What you are asked to do
Using the passage on chromatography columns, please explain in one to three sentences why size-exclusion chromatography columns are made with strict control of pore size and an inert surface chemistry.

Passage for review
((

Advanced Materials Technologies, Agilent Technologies, and ChromaNik all introduced new large-molecule reversed-phase columns based on SPP particles. The Advanced Materials Technology offering is a C18 chemistry based on a 160-Å SPP particle that is intended for the fast and efficient separation of peptides up to 20 kDa. Agilent Technologies has developed a 100-Å SPP-based C18 for oligonucleotide separations. ChromaNik launched a series of chemistries based on a 300-Å, 2.7‑µm SPP particle and an additional C8 bonded phase using a 300‑Å, 3.4‑µm SPP particle. This latter offering is clearly intended for larger protein separations. Lastly, Thermo Fisher Scientific introduced a 4-µm large‑pore polymeric phase modified with a phenyl moiety that promises efficient protein separation with low carryover. It is apparent from the newly developed columns that SPP and polymeric supports may provide advantages compared to traditional silica supports for many peptide, oligonucleotide, and larger-molecule reversed-phase separations.

Size-Exclusion Chromatography: Size-exclusion chromatography (SEC) has witnessed resurgence over the past several years because of the focus on large-molecule therapeutics. SEC, which is based on the separation of molecules by size, is highly suited for the separation of protein aggregates. Columns used in SEC are often characterized by strict control of pore size and by inert surface chemistry. Control of the pore size dictates how molecules of various sizes can diffuse into the pores while the inertness of the surface limits secondary interactions that may interfere with molecular size separation and determination.

Table 6 lists the SEC column offerings launched since Pittcon 2015. Agilent Technologies introduced a proprietary surface chemistry based on a 2.7-µm SPP particle that indicates modern particle designs initially limited to reversed-phase chromatography may find utility in SEC. Phenomenex has likewise developed an SEC column on a sub-2-µm particle with a proprietary surface treatment and inert hardware to limit nonspecific interactions. Tosoh launched a 2-µm FPP phase modified with a diol functionality, and Shodex introduced a couple of polymer‑based SEC phases with proprietary surface modifications for SEC. This latter set of columns is, perhaps, intended more for the analysis of polymers by SEC (or gel permeation chromatography, GPC) as noted in the comments column.

Ion-Exchange Chromatography: Ion-exchange chromatography is a separation technique that exploits strong interactions between opposite charges of a surface and an analyte. Various surface supports may be modified to carry permanent or changeable charge (positive or negative) that can be used to interact with and separate analytes with the opposite charge. Ion chromatography (IC) is commonly used for the separation of small ions such as sodium and potassium, but has recently experienced a surge because of its use in the characterization of biotherapeutics. Since proteins may carry numerous positive and negative charges, IC can provide a means to isolate and separate charge variants. IC is often more effective than reversed-phase chromatography for these large molecules. Although the IC columns included in Table 7 are listed under the category of large-molecule separation tools, they are certainly suitable for small-molecule analysis as well.

SiliCycle introduced a benzenesulphonic acid strong cation-exchanger built on a full porous particle. The company reports enhanced chromatographic performance, longer lifetime, and excellent lot-to-lot reproducibility. Thermo Fisher Scientific launched a series of 4-µm polymer-based anion- and cation-exchange columns claiming superior performance for separation of the trace inorganic anions and low-molecular-weight organic acids. Also included in Table 7 is a new ion-exclusion chromatography column offering from Watrex. Ion‑exclusion columns are generally used for the retention and separation of carbohydrates. The Watrex offering is a sulphonated polystyrene column supplied with both a calcium and lead counter-ion form.

))

Supplied records

((

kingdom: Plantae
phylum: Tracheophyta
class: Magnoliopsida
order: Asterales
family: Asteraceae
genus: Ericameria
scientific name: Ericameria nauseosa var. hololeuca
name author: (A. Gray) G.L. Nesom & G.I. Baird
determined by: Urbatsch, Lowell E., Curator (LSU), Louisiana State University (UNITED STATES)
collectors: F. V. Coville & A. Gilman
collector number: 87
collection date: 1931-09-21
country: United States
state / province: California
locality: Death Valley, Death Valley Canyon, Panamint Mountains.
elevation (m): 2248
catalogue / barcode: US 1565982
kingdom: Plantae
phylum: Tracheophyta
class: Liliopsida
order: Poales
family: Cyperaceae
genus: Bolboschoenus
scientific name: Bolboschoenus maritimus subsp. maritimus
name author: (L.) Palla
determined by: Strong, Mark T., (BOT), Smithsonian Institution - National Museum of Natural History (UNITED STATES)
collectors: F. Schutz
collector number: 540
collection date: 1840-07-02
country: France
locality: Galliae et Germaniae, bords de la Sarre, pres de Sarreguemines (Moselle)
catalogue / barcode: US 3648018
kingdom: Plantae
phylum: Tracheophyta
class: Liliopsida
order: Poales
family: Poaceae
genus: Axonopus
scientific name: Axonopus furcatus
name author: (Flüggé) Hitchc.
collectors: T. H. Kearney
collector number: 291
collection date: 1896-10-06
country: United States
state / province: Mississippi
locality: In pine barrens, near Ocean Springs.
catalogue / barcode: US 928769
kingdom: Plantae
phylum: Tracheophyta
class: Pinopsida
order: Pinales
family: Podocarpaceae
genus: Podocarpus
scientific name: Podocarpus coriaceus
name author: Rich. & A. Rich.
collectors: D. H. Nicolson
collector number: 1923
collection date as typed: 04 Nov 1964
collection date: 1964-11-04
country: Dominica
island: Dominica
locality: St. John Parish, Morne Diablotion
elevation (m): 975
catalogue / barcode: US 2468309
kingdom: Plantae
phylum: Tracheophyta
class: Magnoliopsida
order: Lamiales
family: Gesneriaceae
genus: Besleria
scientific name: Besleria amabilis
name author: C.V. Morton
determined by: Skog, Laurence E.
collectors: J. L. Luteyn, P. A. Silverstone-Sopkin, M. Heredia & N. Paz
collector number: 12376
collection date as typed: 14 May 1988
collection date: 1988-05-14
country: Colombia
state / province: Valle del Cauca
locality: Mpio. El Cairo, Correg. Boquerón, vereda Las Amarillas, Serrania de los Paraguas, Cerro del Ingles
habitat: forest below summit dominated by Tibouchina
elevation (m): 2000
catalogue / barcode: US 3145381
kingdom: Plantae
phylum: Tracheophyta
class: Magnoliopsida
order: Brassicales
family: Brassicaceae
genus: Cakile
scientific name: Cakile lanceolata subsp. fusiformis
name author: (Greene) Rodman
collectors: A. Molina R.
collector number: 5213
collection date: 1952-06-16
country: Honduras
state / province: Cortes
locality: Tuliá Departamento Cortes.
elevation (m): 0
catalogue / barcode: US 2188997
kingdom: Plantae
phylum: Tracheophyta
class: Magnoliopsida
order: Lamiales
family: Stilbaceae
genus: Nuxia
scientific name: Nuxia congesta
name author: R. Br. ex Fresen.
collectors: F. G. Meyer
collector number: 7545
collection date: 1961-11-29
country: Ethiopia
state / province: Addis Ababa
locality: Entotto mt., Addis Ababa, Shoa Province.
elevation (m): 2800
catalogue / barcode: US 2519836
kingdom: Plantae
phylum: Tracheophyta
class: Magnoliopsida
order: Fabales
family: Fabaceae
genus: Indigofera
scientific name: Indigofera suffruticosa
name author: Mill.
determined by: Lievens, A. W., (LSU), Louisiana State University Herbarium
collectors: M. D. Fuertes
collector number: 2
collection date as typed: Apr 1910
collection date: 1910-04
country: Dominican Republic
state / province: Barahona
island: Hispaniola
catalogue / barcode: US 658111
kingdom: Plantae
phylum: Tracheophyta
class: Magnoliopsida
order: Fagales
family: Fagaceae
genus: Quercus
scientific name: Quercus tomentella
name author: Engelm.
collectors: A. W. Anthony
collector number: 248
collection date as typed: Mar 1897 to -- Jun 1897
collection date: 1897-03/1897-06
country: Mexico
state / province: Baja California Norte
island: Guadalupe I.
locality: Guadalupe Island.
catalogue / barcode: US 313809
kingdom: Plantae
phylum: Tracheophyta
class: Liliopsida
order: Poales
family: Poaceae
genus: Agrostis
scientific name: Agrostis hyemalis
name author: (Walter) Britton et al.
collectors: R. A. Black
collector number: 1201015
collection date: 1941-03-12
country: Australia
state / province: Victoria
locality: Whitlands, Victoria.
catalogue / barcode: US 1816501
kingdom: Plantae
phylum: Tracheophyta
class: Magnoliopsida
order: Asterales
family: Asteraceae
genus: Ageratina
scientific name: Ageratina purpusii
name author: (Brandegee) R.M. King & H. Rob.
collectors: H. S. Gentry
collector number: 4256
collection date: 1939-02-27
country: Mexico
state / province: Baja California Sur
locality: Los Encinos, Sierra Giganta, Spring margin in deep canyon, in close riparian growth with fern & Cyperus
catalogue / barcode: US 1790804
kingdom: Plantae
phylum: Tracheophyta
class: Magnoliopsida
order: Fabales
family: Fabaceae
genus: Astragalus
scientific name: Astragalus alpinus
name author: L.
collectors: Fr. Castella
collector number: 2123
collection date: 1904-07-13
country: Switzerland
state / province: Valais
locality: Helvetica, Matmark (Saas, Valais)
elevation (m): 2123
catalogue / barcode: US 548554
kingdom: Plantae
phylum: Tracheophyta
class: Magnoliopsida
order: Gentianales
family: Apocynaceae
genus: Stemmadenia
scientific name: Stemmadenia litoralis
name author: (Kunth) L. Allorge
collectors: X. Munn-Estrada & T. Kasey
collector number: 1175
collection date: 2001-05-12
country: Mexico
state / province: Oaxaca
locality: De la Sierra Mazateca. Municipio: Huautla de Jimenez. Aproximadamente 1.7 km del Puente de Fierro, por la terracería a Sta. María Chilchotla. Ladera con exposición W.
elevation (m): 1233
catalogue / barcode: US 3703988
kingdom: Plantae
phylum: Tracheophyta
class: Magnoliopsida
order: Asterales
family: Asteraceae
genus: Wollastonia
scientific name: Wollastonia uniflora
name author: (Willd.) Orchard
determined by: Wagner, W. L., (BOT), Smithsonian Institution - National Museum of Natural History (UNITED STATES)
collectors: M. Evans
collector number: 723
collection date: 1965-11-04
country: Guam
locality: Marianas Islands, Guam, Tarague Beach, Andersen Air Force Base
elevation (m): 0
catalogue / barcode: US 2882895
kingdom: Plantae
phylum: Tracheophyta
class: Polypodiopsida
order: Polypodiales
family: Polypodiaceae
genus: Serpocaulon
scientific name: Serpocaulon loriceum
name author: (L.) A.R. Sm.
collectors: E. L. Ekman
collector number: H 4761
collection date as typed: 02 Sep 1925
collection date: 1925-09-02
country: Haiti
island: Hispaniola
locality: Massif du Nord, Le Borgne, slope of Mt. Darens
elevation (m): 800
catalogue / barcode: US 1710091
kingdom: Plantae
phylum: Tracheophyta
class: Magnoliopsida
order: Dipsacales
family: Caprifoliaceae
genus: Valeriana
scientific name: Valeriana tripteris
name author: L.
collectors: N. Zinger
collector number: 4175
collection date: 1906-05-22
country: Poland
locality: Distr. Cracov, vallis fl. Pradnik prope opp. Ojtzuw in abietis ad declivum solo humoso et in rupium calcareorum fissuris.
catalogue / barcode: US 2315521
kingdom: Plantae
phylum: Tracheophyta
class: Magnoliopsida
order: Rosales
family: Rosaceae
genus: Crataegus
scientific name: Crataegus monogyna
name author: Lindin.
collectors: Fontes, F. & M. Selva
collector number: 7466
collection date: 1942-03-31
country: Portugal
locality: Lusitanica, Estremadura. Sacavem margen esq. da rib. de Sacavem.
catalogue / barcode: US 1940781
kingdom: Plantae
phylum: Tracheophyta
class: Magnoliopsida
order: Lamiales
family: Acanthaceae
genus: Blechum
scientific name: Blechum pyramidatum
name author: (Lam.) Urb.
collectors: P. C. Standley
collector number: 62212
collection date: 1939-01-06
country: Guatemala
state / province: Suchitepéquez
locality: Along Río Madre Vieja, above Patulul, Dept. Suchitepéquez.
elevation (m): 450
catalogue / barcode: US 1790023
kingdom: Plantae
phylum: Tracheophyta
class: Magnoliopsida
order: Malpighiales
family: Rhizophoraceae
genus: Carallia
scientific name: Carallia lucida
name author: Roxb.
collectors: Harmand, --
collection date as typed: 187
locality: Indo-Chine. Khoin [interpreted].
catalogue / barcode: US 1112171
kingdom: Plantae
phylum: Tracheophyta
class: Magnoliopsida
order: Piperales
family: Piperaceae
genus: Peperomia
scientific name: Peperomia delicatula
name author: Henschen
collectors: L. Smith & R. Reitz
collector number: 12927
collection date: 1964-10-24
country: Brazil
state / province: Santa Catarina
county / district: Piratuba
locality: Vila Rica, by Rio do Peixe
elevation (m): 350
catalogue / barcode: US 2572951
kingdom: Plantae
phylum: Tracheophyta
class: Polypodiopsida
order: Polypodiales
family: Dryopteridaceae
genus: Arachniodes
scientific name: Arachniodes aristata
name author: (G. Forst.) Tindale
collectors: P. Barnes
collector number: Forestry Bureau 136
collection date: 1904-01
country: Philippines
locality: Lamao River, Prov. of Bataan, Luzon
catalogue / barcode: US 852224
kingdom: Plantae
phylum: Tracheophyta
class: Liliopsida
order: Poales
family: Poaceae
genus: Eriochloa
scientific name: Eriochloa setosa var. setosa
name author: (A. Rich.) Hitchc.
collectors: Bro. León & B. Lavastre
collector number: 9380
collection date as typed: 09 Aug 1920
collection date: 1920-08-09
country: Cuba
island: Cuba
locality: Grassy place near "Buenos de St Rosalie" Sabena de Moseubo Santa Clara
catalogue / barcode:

))

Answer space
Controlling the pore size determines how molecules of various sizes can diffuse into the pores. The inert surface limits secondary interactions that could interfere with separating and determining molecules by size.